Three measures were applied to measure sample diversity: Shannon entropy [74], Fisher’s alpha diversity index [75] and Simpson diversity [75]. In addition, we also measured taxonomic ‘richness’, using the richness index—Chao1 [76]. To reduce the incidence of false positives and consistent with previous studies (e.g. [7779]), only species represented by at least 100 reads were included in these analyses. The relative abundance of species was normalized by the average read count for each sample. To compare diversity metrics obtained with putative mRNA sequences to those obtained with 16S rRNA sequences, we mapped putative 16S rRNA reads identified in the samples by our pipeline to 16S rRNA sequences retrieved from the SILVA database [59] using BWA. These sequences were then clustered into ‘species’ at 97 % identity using CD-HIT [80]. For the Shannon entropy, the non-parametric method was applied:

$$ {H}_{\mathrm{sh}}=-{\displaystyle \sum_{i=1}^S}{p}_i \log {p}_i $$

Where S is the number of species and p i is the relative abundance of species i (defined by the number of reads associated with that species). Fisher’s alpha diversity index was calculated as:

$$ S=a\times \ln \left(1+n/a\right) $$

Where S is number of taxa, n is number of individuals and a is the Fisher’s alpha. Simpson diversity was calculated by:

$$ D={\displaystyle \sum \left({\left({n}_i/n\right)}^2\right)} $$

Where n i is number of individuals of taxon i.

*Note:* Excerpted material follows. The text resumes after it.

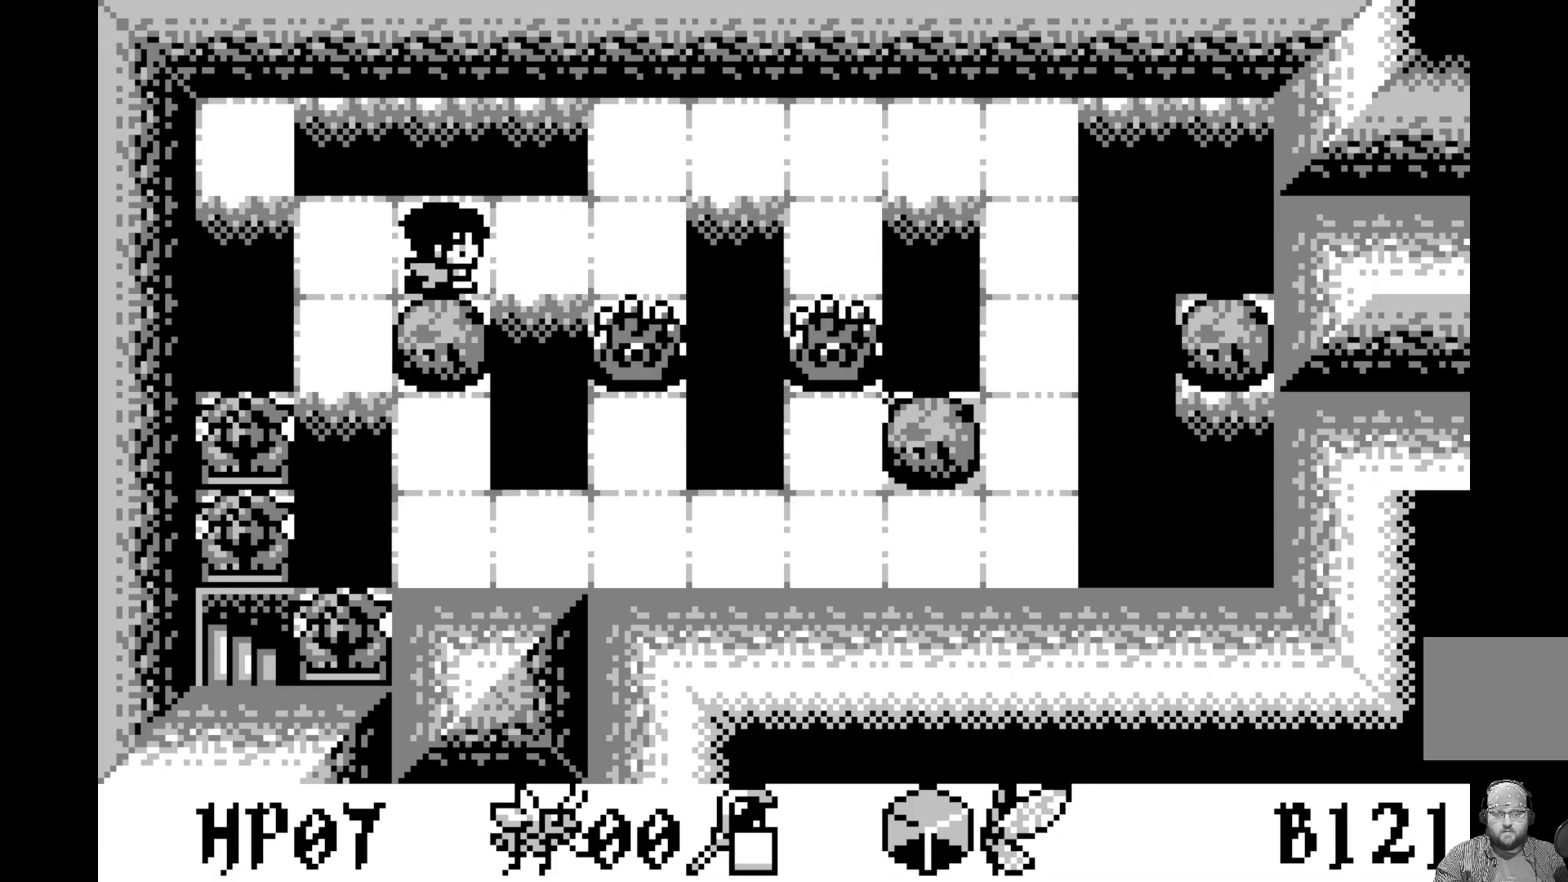
{"buttons": [], "left_stick": "center", "events": [[233, "DPAD_RIGHT", "down"], [367, "DPAD_RIGHT", "up"]]}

Finally, Chao1 scores were calculated by:

$$ {\widehat{s}}_{\mathrm{chao}1}={S}_{\mathrm{obs}}+\frac{n_1^2}{2{n}_2} $$

Where S obs is the total number of species observed in all samples, n 1 is the number of singletons (species captured once) and n 2 is the number of doubletons (species captured twice). Diversity indices based on these values were calculated using EstimateS v 9.1 [81] using 100 bootstrap replicates.

Network visualization

Metabolic networks were constructed as previously described [54]: enzymes (EC numbers) are represented as nodes and substrates connecting two enzymes are represented as edges in the network. Enzyme-substrate relationships were inferred from KEGG [40]. Protein-protein interaction (PPI) networks were constructed by homology mapping of E. coli homologs of identified bacterial transcripts using BLAST sequence similarity searches (E-value <1e-10) and layering expression data onto a previously generated network of PPIs for E. coli [49]. To compare expression across microbiomes, RPKM values of each enzyme/E. coli homolog was normalized by employing the min-max scaling method. Networks were visualized using Cytoscape version 3.2.1 [82] and iPath [83].